Über die Postleitzahl 34305
Am Westhang der Langenberge, im Südosten des Naturparks Habichtswald, liegt die Kleinstadt Niedenstein, ein staatlich anerkannter Luftkurort im Schwalm-Eder-Kreis, dem fast die gesamte Postleitzahl gehört. Konrad II. von Elben gründete die Stadt im Auftrag der Herzogin Sophie von Brabant auf dem Gebiet der Urgemarkung Wichdorf; bereits 1259 wird sie als oppidum bezeichnet. Auf dem Niedensteiner Kopf stand einst die zugehörige Burg, die 1387 verwüstet und 1631 im Dreißigjährigen Krieg endgültig zerstört wurde – von den einst 87 Haushalten überlebten damals nur vier Menschen und 14 Häuser.

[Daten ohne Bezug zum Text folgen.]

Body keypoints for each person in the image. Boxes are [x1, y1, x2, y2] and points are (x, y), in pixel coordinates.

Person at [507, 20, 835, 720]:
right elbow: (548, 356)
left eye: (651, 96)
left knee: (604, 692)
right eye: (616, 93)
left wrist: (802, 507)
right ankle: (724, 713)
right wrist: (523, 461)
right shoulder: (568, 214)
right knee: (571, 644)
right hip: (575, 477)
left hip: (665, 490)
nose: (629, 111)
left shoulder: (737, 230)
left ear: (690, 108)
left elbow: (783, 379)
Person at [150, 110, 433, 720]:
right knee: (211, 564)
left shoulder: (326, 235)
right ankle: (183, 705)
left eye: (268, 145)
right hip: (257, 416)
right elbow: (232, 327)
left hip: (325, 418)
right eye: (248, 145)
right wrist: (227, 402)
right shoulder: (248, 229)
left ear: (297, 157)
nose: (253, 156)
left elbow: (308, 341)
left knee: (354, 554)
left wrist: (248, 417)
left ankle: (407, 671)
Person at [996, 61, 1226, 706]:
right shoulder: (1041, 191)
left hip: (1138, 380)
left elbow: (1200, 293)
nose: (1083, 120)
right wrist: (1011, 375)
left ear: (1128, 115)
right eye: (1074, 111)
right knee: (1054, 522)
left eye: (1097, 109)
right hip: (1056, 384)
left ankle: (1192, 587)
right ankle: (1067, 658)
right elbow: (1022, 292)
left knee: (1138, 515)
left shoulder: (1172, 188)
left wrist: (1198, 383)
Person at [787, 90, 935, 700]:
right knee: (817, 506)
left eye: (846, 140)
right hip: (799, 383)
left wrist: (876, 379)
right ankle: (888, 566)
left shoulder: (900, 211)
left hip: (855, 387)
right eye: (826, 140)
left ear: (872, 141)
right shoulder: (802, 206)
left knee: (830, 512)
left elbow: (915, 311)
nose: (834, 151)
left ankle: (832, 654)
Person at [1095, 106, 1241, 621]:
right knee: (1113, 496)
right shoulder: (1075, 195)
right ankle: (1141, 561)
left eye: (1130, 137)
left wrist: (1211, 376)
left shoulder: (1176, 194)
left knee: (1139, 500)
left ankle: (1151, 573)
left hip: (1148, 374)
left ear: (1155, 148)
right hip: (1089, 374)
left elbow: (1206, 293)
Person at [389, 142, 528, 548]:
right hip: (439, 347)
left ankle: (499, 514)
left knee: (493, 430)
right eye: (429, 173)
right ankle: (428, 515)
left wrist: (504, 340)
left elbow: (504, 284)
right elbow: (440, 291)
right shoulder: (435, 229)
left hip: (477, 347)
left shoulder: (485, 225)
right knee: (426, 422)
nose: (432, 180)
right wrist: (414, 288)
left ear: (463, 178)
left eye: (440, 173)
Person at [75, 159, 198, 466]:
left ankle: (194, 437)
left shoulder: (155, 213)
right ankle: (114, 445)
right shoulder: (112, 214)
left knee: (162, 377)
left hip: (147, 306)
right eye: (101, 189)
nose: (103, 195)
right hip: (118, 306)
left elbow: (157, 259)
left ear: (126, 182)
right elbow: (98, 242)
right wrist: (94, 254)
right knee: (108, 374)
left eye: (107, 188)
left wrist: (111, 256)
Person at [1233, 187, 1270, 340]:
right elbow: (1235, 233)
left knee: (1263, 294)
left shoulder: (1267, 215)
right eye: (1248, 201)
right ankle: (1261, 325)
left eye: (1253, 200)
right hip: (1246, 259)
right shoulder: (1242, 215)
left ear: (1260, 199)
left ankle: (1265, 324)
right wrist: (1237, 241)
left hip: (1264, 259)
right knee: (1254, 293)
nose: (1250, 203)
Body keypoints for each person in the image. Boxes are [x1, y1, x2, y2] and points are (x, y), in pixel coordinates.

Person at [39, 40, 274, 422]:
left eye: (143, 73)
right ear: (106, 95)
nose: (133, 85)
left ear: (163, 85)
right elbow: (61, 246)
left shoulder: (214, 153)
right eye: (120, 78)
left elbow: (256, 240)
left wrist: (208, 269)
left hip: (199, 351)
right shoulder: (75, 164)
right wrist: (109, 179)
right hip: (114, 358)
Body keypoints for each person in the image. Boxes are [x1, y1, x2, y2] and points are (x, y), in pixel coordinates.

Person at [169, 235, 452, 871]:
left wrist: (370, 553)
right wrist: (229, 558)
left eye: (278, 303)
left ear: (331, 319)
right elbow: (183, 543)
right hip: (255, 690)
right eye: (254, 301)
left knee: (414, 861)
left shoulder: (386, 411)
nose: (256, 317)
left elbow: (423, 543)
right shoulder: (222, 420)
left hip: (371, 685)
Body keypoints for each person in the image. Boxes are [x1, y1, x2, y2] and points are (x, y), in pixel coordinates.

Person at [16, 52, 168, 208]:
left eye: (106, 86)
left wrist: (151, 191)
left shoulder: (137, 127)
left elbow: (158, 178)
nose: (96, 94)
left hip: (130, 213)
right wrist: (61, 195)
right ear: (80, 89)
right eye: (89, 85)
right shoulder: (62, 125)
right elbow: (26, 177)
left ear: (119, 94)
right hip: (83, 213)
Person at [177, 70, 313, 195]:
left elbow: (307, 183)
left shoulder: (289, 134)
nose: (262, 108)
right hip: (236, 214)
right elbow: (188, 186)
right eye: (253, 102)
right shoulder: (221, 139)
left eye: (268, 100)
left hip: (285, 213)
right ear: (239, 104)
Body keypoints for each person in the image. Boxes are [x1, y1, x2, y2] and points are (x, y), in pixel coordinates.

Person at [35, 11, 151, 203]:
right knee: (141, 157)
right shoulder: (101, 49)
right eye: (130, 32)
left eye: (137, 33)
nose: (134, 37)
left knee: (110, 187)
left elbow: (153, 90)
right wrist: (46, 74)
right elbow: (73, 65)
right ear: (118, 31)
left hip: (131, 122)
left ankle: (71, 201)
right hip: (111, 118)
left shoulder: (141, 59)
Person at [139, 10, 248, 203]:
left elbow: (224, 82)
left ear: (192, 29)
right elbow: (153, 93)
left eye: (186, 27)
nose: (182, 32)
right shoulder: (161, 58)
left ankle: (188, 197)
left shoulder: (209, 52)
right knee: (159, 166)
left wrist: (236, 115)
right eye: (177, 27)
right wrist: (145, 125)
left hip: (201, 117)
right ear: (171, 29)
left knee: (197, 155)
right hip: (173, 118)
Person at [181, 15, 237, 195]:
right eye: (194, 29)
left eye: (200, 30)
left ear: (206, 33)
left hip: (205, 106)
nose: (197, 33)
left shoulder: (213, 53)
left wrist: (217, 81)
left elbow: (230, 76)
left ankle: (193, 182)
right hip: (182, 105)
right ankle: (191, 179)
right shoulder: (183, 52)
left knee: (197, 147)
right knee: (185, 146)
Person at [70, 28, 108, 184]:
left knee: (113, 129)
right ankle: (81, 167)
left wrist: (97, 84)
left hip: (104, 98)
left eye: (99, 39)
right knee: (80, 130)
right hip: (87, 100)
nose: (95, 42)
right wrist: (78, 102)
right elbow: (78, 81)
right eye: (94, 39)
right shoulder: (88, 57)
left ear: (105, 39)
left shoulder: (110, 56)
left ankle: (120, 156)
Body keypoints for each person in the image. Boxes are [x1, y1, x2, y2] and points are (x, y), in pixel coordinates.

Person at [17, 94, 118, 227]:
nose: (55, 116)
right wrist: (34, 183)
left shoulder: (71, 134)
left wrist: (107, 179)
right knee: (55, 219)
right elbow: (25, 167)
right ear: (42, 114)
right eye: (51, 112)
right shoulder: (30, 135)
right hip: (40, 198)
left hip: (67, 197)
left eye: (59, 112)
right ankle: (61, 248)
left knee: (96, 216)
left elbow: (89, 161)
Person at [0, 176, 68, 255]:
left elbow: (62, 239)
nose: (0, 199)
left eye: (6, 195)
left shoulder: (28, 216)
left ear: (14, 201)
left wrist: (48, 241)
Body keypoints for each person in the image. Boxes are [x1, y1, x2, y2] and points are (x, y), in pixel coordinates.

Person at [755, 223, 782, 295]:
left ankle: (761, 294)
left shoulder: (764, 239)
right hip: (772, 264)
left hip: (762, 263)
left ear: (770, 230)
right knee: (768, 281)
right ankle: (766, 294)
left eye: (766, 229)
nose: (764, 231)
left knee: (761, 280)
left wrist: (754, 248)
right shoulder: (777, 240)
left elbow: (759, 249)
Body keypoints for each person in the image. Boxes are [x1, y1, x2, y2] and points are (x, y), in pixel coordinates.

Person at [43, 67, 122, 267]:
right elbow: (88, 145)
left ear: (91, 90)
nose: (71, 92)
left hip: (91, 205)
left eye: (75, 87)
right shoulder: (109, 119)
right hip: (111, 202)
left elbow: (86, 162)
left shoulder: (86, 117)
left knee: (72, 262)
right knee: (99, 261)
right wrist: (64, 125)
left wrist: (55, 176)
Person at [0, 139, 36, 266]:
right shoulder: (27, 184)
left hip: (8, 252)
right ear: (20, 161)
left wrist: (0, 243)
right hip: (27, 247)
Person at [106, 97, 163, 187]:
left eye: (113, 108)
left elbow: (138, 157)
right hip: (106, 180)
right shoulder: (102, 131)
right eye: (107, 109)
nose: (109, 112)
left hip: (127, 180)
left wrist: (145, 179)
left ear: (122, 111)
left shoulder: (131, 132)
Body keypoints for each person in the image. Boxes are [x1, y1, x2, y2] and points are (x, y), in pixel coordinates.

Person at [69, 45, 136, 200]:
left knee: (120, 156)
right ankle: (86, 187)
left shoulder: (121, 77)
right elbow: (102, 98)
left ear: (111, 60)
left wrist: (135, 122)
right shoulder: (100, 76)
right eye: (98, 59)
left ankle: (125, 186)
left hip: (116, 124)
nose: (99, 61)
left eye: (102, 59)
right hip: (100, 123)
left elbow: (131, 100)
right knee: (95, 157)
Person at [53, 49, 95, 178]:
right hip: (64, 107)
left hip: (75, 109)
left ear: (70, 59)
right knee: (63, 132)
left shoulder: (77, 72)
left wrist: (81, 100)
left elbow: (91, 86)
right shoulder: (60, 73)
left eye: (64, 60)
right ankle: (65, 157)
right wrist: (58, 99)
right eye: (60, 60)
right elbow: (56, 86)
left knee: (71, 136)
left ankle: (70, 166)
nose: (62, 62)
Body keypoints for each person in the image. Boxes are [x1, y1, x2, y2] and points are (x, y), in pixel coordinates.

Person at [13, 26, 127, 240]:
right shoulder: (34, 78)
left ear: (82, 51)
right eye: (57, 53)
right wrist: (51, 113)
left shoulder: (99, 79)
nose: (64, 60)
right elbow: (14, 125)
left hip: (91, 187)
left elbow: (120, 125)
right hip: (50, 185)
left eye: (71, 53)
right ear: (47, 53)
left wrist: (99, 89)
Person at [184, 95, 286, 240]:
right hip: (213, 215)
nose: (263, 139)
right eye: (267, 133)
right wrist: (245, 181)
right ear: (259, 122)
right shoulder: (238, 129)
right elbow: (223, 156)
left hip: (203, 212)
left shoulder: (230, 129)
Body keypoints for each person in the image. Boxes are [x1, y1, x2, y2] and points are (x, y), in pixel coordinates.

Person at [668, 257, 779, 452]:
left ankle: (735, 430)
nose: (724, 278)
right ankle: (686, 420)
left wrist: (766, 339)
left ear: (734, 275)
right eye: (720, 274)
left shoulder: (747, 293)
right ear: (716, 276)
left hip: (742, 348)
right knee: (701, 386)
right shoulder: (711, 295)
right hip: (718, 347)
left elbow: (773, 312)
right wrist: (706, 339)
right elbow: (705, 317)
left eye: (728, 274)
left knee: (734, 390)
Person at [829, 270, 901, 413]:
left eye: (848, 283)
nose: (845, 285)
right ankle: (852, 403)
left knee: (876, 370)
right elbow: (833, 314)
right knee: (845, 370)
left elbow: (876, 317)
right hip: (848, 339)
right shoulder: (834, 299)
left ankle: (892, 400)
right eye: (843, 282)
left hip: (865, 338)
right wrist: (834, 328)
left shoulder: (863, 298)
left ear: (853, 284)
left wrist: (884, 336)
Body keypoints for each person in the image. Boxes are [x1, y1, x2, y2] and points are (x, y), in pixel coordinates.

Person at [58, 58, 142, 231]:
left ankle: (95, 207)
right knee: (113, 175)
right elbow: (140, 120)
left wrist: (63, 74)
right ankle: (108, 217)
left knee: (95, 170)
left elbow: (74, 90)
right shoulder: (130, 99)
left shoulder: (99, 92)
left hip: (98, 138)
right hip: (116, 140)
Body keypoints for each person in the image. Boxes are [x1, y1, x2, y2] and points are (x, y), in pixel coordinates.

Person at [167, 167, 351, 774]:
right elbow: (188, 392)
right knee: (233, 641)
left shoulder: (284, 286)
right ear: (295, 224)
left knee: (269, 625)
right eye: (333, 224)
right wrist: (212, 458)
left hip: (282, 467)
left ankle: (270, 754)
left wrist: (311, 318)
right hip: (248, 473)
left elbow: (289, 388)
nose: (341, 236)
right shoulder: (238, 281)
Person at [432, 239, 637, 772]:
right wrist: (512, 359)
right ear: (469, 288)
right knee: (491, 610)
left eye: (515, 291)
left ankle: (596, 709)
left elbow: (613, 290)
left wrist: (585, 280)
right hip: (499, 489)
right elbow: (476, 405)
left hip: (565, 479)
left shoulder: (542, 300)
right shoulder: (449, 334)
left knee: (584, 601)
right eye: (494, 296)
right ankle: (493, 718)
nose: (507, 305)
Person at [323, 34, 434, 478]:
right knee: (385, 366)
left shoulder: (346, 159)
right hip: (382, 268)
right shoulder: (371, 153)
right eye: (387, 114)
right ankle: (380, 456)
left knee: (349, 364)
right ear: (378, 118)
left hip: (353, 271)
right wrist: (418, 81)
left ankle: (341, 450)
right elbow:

Zur Stadt gehören neben der Kernstadt die Ortsteile Kirchberg, Metze, Wichdorf und Ermetheis. Kirchberg reicht mit einem Gräberfeld aus der Zeit um 700 und einer ersten Erwähnung 1019 in einem Corvey-Jahrbuch weit zurück; Metze wird bereits um 800 in einer Schenkung an das Kloster Fulda genannt und wurde im Dreißigjährigen Krieg 1637 wochenlang verlassen. Westlich des Rathauses steht die als Naturdenkmal ausgewiesene Niedensteiner Tanzlinde, eine historische Tanz- und Gerichtslinde; auf dem Niedensteiner Kopf erinnert der Hessenturm an die einstige Burg.
Die Postleitzahl zählt 5.412 Menschen auf 30,5 km², das entspricht 177 Einwohnern je Quadratkilometer. Nachbarn sind Gudensberg im Süden und Bad Emstal im Westen.